Boire l’eau du robinet à Touba est risqué. Certaines maladies liées au péril fécal guettent, explique, Mamadou Sène, le chef de la Brigade d’hygiène de Touba, dans un entretien téléphonique avec Ouestafnews.
«L’eau nous est vendue par l’usine Maou Rahma qui purifie l’eau des forages pour la vendre. La bouteille d’eau douce de 20 litres nous revient à 100 francs et nous la cédons entre 125 et 150 francs», informe Pathé, un quadragénaire.
Ici l’eau du robinet n’a pas bonne presse. Ce que certains refusent d’admettre.
«Je bois cette eau depuis 17 ans et je n’ai jamais eu de problèmes.
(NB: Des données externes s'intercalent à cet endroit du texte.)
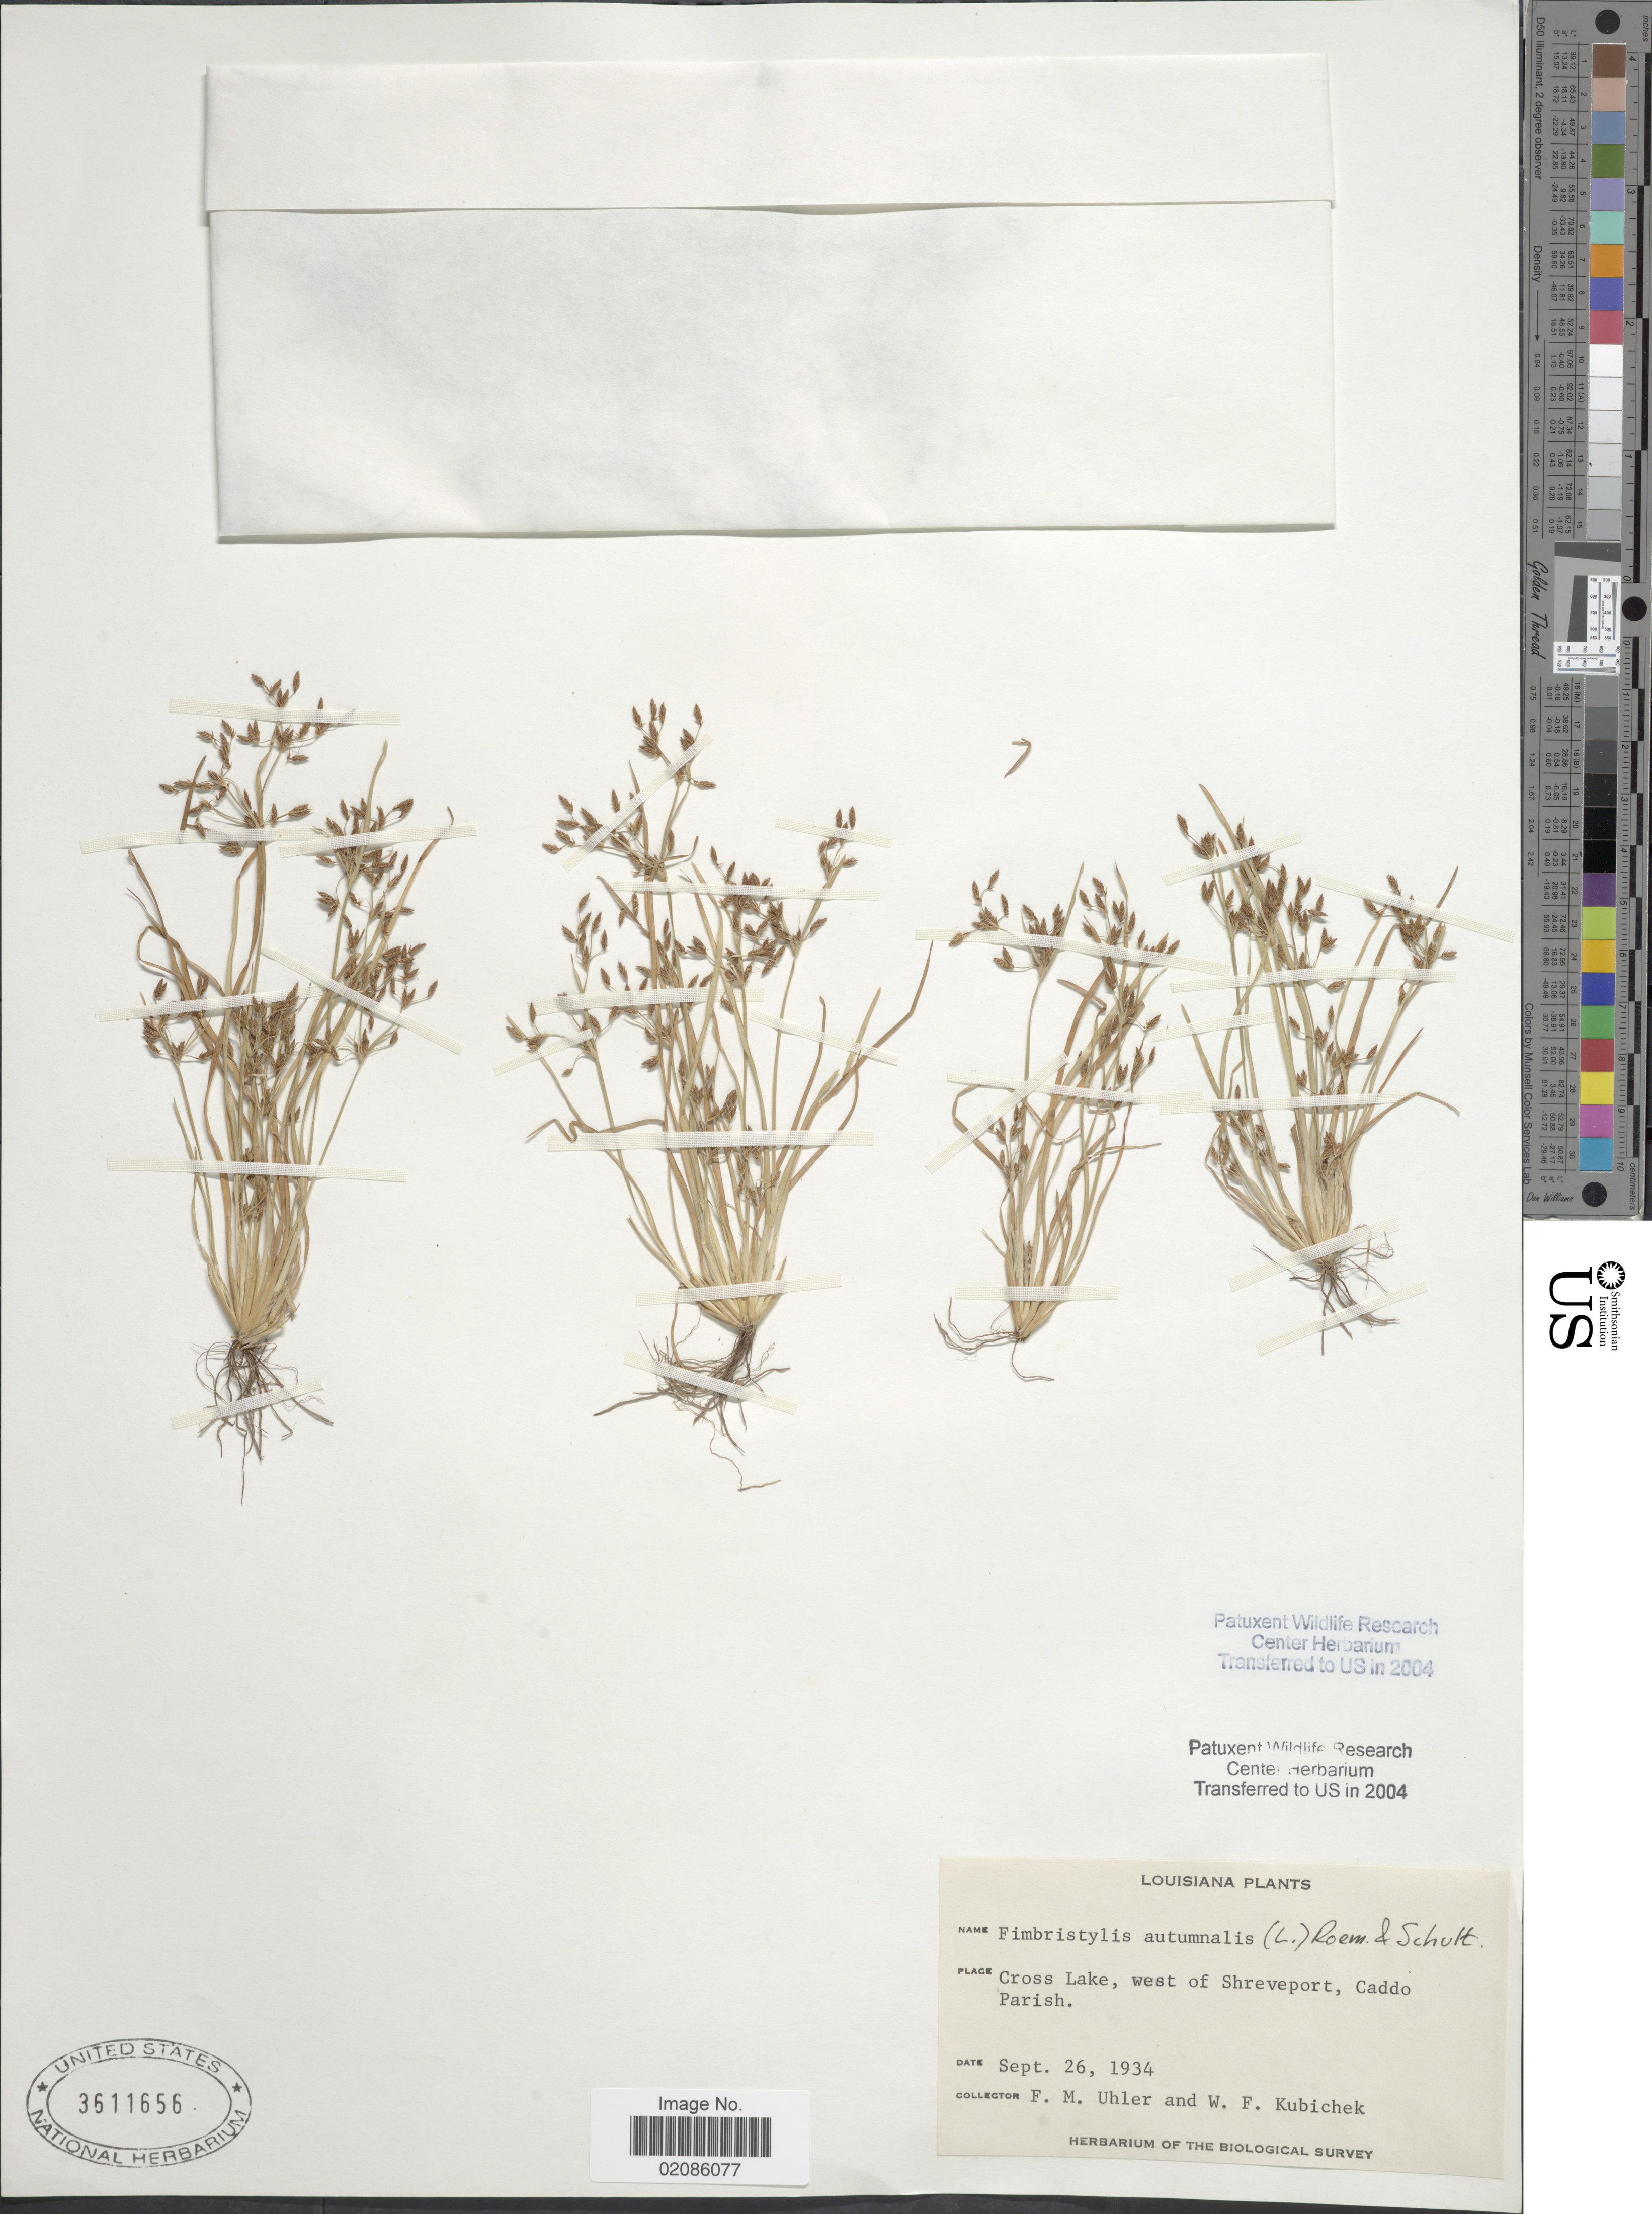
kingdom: Plantae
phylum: Tracheophyta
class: Liliopsida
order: Poales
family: Cyperaceae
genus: Fimbristylis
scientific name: Fimbristylis autumnalis (L.) Roem. & Schult.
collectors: F. M. Uhler & W. Kubichek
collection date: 1934-09-26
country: United States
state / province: Louisiana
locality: Cross Lake, west of Shreveport, Caddo Parish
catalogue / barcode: US 3611656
J’ignore cette histoire qui cherche à faire croire que l’eau de Touba est impropre à la consommation», s’énerve une dame de retour du marché. Mais l’évidence sort de la bouche des techniciens. Forée dans le maestrichtien, l’eau arrive avec ses «impuretés».
Le Programme d’eau potable et d’assainissement (Pepam), initié par le gouvernement, a tenté d’y apporter des solutions avec un projet d’installation d’usines de potabilisation. Mais celles-ci sont presque toutes tombées en panne. Arrivé à terme depuis 2015, le projet n’a pas été remplacé, révèle le député Cheikh Seck, qui a en charge l’hydraulique rurale et urbaine. L’Office des forages ruraux (Ofor) qui devait assurer l’intérim n’a pas pu le faire, faute de budget.
Des services hors de portée
Les dangers associés à la consommation de l’eau du robinet et celle des forages ont donné lieu à une prolifération des unités de traitement qui ont d’une grande clientèle en dépit de la cherté de leur produit.
En effet, le mètre cube d’eau (1 000 litres) est cédé aux gérants de petites unités à 4 000 francs, alors que dans la tranche sociale un tel volume revient à 189 francs. Chez les gestionnaires chargés de la revente aux populations, le mètre cube est cédé à 6 250 francs. Soit un bénéfice de 2 250 francs pour les grossistes.
Cette cherté, l’administrateur de l’usine Maou Rahma la met sur le compte des coûts élevés d’exploitation liés à l’électricité et au transvasement des camions-citernes distributeurs qui sillonnent Touba et ses environs.
Jusqu’à Mbacké (près de Touba) où les mêmes périls guettent et où les populations se méfient de l’eau des forages.
Mor Ndaw, un jeune de 22 ans, arpente tous les jours les rues de Mbacké avec sa charrette, pour distribuer ses bouteilles de 20 litres échangées contre 100 F. C’est dans les puits de Satté, à Touba Affé, qu’il puise la soixantaine de bouteilles qu’il écoule chaque jour.
«C’est une eau douce, adorée par les populations de Mbacké qui ont tourné le dos au robinet. D’ailleurs, il est interdit aux personnes âgées et aux femmes enceintes d’en boire», renseigne-t-il.
En tant que centre urbain raccordé au réseau de distribution de la Sénégalaise des eaux (Sde), Mbacké bénéficie de la tranche sociale, mais beaucoup de résidents n’ont plus confiance à cette eau de robinet. Comme Moustapha, un père de famille selon qui, «rares sont les habitants qui boivent l’eau des robinets ».
«D’ailleurs, avec l’interdiction de l’eau des robinets aux femmes enceintes et aux personnes âgées, nombre de ménages ont arrêté d’en consommer», témoigne-t-il.
En cette période de canicule, impossible d’emprunter une artère de Touba ou de Mbacké sans croiser ces charrettes qui font du porte à porte pour livrer l’eau.